Proprio l’Apple II rappresentò un punto di svolta. Wozniak ricorda che quella macchina era “molto superiore a qualsiasi altro computer disponibile all’epoca”. Non si trattava però di una capacità di prevedere il futuro della tecnologia, bensì di una scelta precisa: Apple decise di fare un passo avanti rispetto agli altri, puntando a rendere il computer accessibile e utile a un pubblico molto più ampio.

Nel documentario interviene anche Tim Cook, che descrive Steve Jobs come una figura rarissima nella storia dell’innovazione, “una persona che appare forse una volta ogni mille anni”. Il racconto è arricchito anche dalla testimonianza di Jon Rubenstein, storico dirigente Apple ed ex responsabile dell’hardware, che ricorda come Jobs potesse essere estremamente duro nel pretendere il massimo dalle persone che lavoravano con lui.
La conversazione torna poi su Wozniak, che riflette su come la cultura aziendale di Apple sia nata proprio in quei primi anni. Secondo il cofondatore, la reputazione dell’azienda deriva direttamente dal carattere e dall’approccio dei suoi creatori. Pur riconoscendo che nessuna azienda può essere perfetta, Wozniak afferma di continuare ad ammirare Apple più di qualsiasi altra società tecnologica.
Cook, dal canto suo, sottolinea come l’eredità dell’azienda non si misuri soltanto nei prodotti creati, ma soprattutto nelle persone che li hanno utilizzati per cambiare il mondo. Artisti, musicisti e utenti comuni hanno sfruttato la tecnologia Apple per realizzare progetti e idee che hanno avuto un impatto globale.
L’intervista ricollega anche alcune riflessioni già espresse da Cook in un precedente incontro televisivo. Il CEO ha ricordato che Jobs gli diede un consiglio fondamentale durante la fase di transizione alla guida dell’azienda: non chiedersi mai cosa avrebbe fatto Jobs al suo posto, ma concentrarsi semplicemente nel fare la cosa giusta.
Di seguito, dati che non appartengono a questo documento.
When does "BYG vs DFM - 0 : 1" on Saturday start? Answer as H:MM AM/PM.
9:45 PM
Cook ha inoltre rivelato che Jobs desiderava una successione chiara e stabile per Apple, evitando quello che definiva il rischio di una “paralisi creativa” simile a quella che aveva colpito la The Walt Disney Company dopo la morte di Walt Disney. L’obiettivo era garantire che l’azienda potesse continuare a innovare anche senza la presenza del suo fondatore.
Secondo Cook, replicare la cultura Apple non è semplice perché richiede una combinazione particolare di persone, visione e momenti storici. È proprio questa miscela che ha permesso all’azienda di attraversare cicli continui di trasformazione tecnologica mantenendo intatta la propria identità.
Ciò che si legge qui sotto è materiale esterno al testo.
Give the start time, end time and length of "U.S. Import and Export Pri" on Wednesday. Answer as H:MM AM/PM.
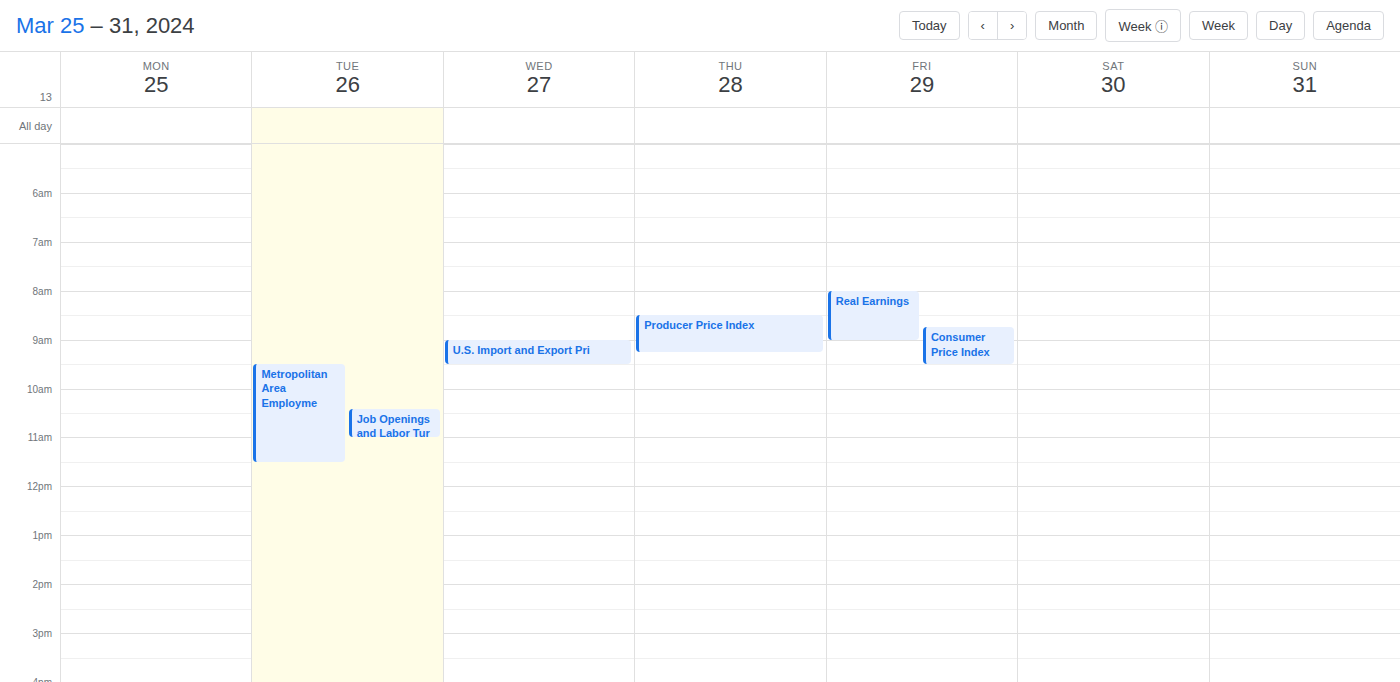
9:00 AM to 9:30 AM, 30 minutes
Le celebrazioni per il cinquantesimo anniversario includono anche il libro del giornalista tecnologico David Pogue intitolato “Apple: The First 50 Years”, un volume che ripercorre la storia dell’azienda dalle origini fino alla sua posizione attuale nel panorama globale dell’innovazione.
Guardando al futuro, Tim Cook sostiene che la vera forza di Apple risiede proprio nella comunità di persone che ha reso possibile questa storia. Ed è proprio questa energia collettiva, secondo il CEO, la ragione per cui l’azienda guarda con fiducia ai prossimi cinquant’anni di evoluzione tecnologica.